OTOH, when call leg B has DTXd enabled/allowed, there is more room for
additional complexity.  The simplest solution would be to not make use of DTXd
capability and always emit speech frames - but the problem with this simple
approach is teleological.  If a GSM network operator runs with DTXd enabled,
presumably that operator seeks to reap the benefits of DTXd as in reduction of
radio interference, in which case a TFO transform that fails to make use of DTXd
capability would defeat the purpose.  Hence if someone sets out to implement a
TFO transform that supports full utilization of DTXd, they would have to do
additional work:

* The function of CN insertion in the transform _mostly_ goes away: if a valid
  SID frame comes, the TRAU caches it and repeats it continuously until the
  next SID update, allowing the BTS to select which SID frames it will actually
  transmit based on its SACCH alignment.  But more complex handling is still
  needed if the first SID frame (the one that begins CN insertion period) came
  in as invalid SID, and the function of CN muting takes on new significance.

* CN muting: when the cached SID expires and no new SID updates arrive in TAF
  positions, the TFO transform has to indicate somehow to Bob that Alice's call
  leg is having trouble, which will be easy or difficult depending on what rules
  are specified in the codec specs for SID interpolation in the final receiver.

* Error concealment in non-DTX speech: at first glance this function appears to
  be exactly the same whether DTXd is used or not.  But consider the case of
  total channel breakdown, such that the incoming frame stream becomes all BFI:
  how should this case be handled?  In the absence of DTXd, the output of the
  TFO transform becomes a stream of silence frames, meaning some kind of
  "speech" frames that produce total silence at the end decoder.  But if the
  network operates with DTXd with the aim of reducing radio interference, these
  silence "speech" frames should be replaced with SIDs whose parameters are
  chosen to produce silent output.

Current approach in Themyscira libraries
========================================

There is a desire to implement TFO transform for all 3 classic GSM codecs in
Themyscira Wireless GSM codec libraries suite, and the first question to be
decided is the policy with regard to DTXd.
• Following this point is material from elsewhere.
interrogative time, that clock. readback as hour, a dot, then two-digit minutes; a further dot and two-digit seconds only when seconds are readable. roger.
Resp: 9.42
The current approach is to not implement any DTXd support, i.e., implement the
TFO transform only in its no-DTXd basic form.  The reason for this decision is
based on the reality of small-capacity single-carrier cells: given that the
total number of humans who actually _want_ to use GSM (as opposed to whatever
latest 4G/5G/etc is peddled by Big Tech mafia) is vanishingly small, there is
currently no justification for building higher-capacity GSM cells that use more
than a single 200 kHz radio carrier.  And if each GSM cell consists of only one
radio carrier (the BCCH carrier, also called C0 in the specs), then physical
DTXd (as in actually turning off radio Tx, as opposed to "logical" DTXd where
that effect is merely faked for the MS by transmitting dummy bursts or
induced-BFI frames) is simply impossible.  Therefore, in the present state of
human condition, there is no justification for expending the effort to implement
additional complexity for proper DTXd.